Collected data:
********************

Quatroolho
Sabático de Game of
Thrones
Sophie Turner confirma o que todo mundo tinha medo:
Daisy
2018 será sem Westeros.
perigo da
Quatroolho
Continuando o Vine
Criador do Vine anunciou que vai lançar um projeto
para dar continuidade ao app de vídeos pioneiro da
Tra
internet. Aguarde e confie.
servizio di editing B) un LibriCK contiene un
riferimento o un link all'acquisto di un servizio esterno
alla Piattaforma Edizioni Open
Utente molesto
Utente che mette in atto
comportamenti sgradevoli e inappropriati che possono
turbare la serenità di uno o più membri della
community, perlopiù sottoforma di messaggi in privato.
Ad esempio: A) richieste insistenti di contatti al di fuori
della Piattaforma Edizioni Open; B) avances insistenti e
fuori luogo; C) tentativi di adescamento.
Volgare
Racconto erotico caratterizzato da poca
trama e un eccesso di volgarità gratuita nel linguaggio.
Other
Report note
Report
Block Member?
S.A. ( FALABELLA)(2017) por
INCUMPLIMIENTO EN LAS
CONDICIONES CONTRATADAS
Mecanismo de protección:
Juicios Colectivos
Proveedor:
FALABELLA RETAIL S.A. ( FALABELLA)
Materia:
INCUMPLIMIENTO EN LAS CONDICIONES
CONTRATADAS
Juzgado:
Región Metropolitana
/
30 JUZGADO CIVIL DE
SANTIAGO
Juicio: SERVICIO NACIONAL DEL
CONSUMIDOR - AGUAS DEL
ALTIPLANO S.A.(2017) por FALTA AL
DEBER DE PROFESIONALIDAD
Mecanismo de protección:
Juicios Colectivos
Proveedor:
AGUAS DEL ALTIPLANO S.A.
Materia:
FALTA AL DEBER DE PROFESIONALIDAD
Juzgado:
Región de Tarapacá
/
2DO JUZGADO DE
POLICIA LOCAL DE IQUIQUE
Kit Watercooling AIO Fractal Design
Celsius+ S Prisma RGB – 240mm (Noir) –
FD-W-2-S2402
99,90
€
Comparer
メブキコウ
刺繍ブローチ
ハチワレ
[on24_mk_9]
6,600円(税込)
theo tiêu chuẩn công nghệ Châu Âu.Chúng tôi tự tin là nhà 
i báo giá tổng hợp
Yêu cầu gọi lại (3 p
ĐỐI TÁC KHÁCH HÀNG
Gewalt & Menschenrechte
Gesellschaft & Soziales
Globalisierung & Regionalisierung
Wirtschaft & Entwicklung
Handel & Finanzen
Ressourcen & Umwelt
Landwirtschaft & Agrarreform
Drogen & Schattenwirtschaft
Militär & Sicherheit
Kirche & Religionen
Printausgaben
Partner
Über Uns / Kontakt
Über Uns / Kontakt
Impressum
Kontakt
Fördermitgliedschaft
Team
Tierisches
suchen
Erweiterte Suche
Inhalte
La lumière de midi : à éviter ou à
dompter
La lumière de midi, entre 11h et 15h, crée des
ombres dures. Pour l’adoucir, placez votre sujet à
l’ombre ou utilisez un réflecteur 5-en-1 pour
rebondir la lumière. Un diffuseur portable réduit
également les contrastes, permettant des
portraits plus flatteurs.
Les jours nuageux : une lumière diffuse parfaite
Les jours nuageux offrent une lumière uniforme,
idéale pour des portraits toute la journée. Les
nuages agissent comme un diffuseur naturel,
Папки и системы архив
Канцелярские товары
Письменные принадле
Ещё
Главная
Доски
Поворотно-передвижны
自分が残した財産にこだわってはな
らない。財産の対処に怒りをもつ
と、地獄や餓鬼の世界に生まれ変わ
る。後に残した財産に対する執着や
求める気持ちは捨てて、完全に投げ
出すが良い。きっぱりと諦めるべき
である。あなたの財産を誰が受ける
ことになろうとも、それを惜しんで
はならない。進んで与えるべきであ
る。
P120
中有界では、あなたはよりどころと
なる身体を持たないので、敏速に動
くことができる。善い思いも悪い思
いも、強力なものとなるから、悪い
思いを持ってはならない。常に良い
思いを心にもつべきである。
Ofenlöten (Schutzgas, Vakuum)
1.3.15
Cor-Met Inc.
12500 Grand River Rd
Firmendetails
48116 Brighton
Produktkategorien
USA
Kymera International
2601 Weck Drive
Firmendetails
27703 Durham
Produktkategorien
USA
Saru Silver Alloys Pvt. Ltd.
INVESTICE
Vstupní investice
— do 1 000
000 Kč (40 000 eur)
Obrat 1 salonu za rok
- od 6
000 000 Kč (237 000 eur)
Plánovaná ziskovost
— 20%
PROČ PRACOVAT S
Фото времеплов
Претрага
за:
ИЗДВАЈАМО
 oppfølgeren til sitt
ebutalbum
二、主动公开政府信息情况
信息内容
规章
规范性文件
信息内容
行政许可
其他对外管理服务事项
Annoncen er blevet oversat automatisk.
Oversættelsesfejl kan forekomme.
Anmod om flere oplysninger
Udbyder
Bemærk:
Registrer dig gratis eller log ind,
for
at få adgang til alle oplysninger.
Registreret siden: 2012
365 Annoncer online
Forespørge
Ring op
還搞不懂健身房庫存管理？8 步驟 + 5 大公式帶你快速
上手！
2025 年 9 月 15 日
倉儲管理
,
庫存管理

********************

Problem to solve
Wherever the string "AGUAS" appears in a line of the records, copy that line.

Response for this exercise
CONSUMIDOR - AGUAS DEL
AGUAS DEL ALTIPLANO S.A.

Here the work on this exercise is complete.